Unterscheiden sich die Anforderungen der Finanzbranche von denen anderer Branchen, beispielsweise beim Thema Sicherheit, oder gibt es technische Besonderheiten?

Andreas Wodtke: Das Thema Sicherheit steht natürlich bei Finanzdienstleistern ganz oben auf der Prioritätenliste – und das zu Recht. Wie eine jüngst veröffentlichte Studie des IBM Institute for Business Value (IBV) und der IBM X-Force Incident Response and Intelligence Services (IRIS) ergeben hat, können auch Cyber-Attacken über Cloud-Lösungen initiiert oder sogar verstärkt werden. Die Studie hat zutage gefördert, dass gerade Cloud-Anwendungen ein beliebtes Einfallstor für Cyberattacken sind. Im weiteren Verlauf wird die Rechenpower einer Cloud vom Angreifer genutzt, um beispielsweise weitere, tiefergehende Angriffe zu starten oder Cryptomining zu betreiben. Hier geht es also einerseits um die Vorbeugung, andererseits um die Frage, wer die Verantwortung für Sicherheit in der Cloud trägt – und auf welchem Level: Software-as-a-Service? Infrastructure-as-a-Service? All das gilt es zu klären. Zudem gibt es im Finanzumfeld aber aufsichtsrechtlich einige Besonderheiten. Dafür haben wir bei IBM die Selbstzertifizierung „EBA Cloud Compliance Certificate“ entwickelt. Mit dieser ist sichergestellt, dass Finanzdienstleister die hohen regulatorischen Anforderungen der Europäischen Bankenaufsichtsbehörde (EBA) oder auch der Eidgenössischen Finanzmarktaufsicht (FINMA) erfüllen. Ein bei Finanzinstituten häufig anzutreffender Punkt ist außerdem die Integration von Legacy-Anwendungen. Diese Integration der bestehenden Anwendungen in die künftige Digitalisierung kann durch eine Umsetzung einer Hybrid Cloud Strategie erreicht werden.
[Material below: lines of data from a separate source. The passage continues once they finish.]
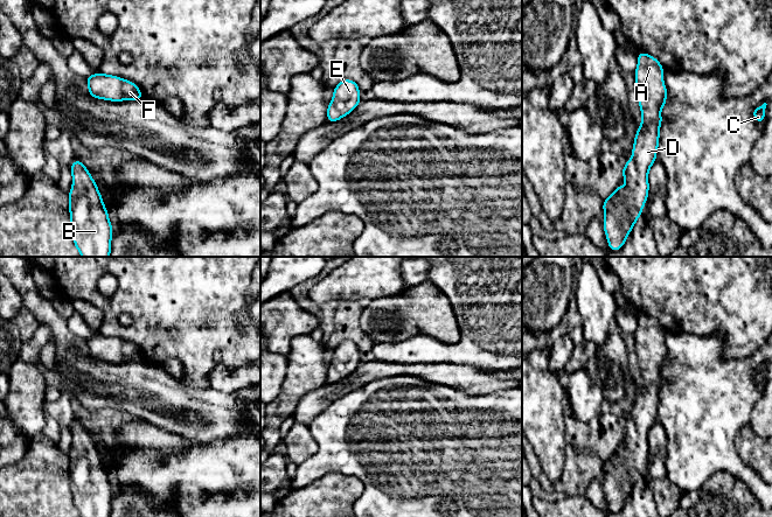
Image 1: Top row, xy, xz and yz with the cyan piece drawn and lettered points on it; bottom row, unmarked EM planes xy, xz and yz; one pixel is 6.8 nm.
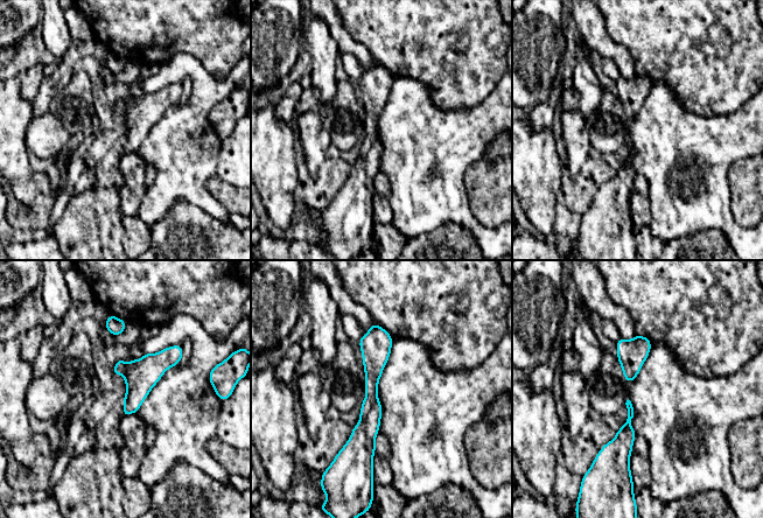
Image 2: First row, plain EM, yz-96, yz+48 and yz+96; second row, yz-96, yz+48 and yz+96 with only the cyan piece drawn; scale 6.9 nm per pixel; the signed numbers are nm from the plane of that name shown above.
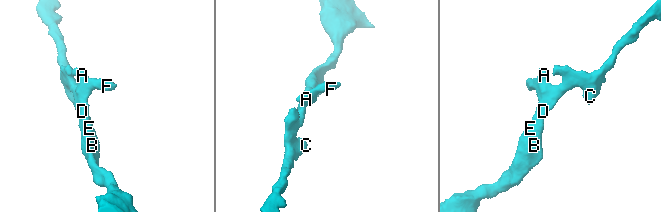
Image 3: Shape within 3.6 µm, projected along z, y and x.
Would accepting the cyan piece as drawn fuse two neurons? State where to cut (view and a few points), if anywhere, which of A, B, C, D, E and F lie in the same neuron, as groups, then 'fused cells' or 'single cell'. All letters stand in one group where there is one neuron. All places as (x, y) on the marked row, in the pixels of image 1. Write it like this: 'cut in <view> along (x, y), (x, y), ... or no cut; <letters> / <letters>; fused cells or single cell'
no cut; A B C D E F; single cell

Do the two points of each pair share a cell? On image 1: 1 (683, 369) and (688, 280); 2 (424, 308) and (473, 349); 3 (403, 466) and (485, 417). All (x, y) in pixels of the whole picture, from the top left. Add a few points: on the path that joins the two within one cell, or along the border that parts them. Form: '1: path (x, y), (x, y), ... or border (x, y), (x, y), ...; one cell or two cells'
1: border (665, 330), (687, 332), (699, 335), (714, 333); two cells
2: border (460, 328), (460, 337), (453, 343), (431, 337); two cells
3: path (423, 446), (443, 426), (465, 418); one cell

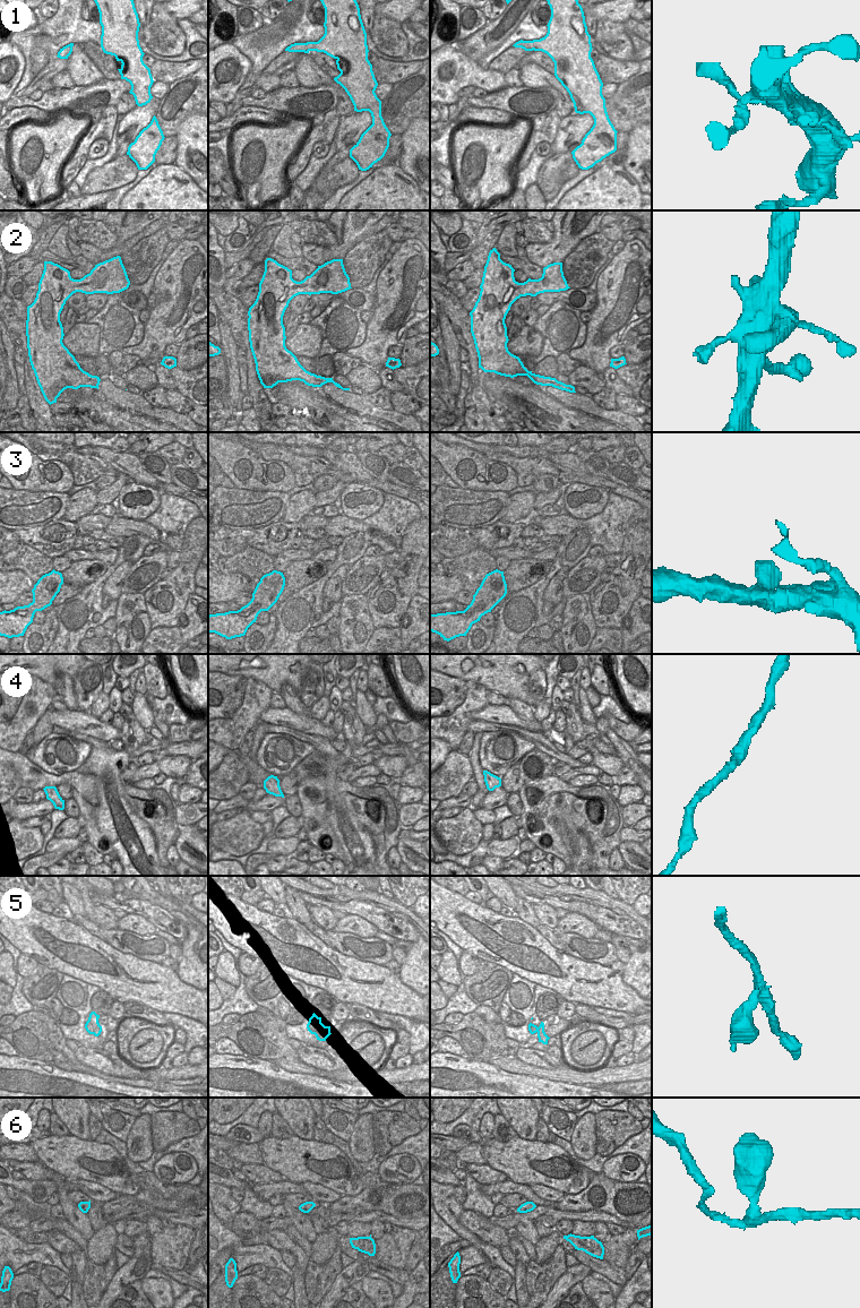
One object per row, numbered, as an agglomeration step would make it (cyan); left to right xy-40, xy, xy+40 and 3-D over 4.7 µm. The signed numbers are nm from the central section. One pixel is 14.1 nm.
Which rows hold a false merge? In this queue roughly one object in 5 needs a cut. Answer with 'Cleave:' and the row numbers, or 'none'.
Cleave: 5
Beim Thema Datensicherheit müssen wir auch den Begriff „grenzüberschreitender Datenverkehr“ beleuchten.  Schon länger wird die Abhängigkeit von US-amerikanischen IT-Dienstleistern kritisch begleitet, kürzlich erst die „Privacy-Shield“-Vereinbarung gekippt. Wie positioniert sich IBM in dieser Diskussion?

Frank Theisen: Wir von IBM verfolgen hier eine eindeutige Position: Allein unsere Kunden verfügen über ihre Daten – nicht wir als IBM, und schon gar nicht weitere Stellen. Die IBM Deutschland GmbH ist nicht autorisiert, Kundendaten an irgendwelche ausländische Stellen zu übertragen oder auszuhändigen. Jeder Versuch anderer Stellen, darauf zuzugreifen, wird von IBM gerichtlich und anderweitig angefochten. Entsprechendes gilt für den Versuch, einen möglicherweise geforderten Versuch geheim zu halten. Neben diesen organisatorischen Schranken sind die Daten außerdem technisch geschützt, beispielsweise durch die IBM Cloud Hyper Protect Crypto Services. Diese stellen Funktionen für das Schlüsselmanagement – Keep your own key – und ein Hardwaresicherheitsmodul in der Cloud bereit. Dies sichert die Daten und auch deren Zugriff darauf. So können allein unsere Kunden ihre privaten Daten und den Zugriff darauf kontrollieren. Weitere Hürden sind die integrierte Isolation von Unternehmensanwendungen und -workloads, sowie eine umfassende Zugriffsverwaltung. Ich bin davon überzeugt, dass die IBM Public Cloud eine der offensten und sichersten Cloud-Lösungen für Unternehmen ist.

Die Finanzindustrie gilt als konservativ, und auch die Deutschen per se als nicht eben risikofreundlich oder aufgeschlossen gegenüber neuen technischen Entwicklungen. Ihre ehrliche Antwort – hemmt diese Haltung das Vorankommen von Technologie und Innovation im Bereich Finance?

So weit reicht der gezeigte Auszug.